▸ **Task instructions**
Exactly the lines from the opening of the records through the line containing "communication et d’influence" should be copied, with both included.

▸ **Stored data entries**
==*==

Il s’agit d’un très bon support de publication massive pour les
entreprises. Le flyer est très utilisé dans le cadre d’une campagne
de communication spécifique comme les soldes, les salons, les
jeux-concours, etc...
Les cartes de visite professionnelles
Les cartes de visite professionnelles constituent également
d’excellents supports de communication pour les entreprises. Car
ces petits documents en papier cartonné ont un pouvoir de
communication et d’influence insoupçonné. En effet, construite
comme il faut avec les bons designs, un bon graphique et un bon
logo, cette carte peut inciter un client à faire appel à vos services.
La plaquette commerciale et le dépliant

==*==

▸ **Your solution**
Il s’agit d’un très bon support de publication massive pour les
entreprises. Le flyer est très utilisé dans le cadre d’une campagne
de communication spécifique comme les soldes, les salons, les
jeux-concours, etc...
Les cartes de visite professionnelles
Les cartes de visite professionnelles constituent également
d’excellents supports de communication pour les entreprises. Car
ces petits documents en papier cartonné ont un pouvoir de
communication et d’influence insoupçonné. En effet, construite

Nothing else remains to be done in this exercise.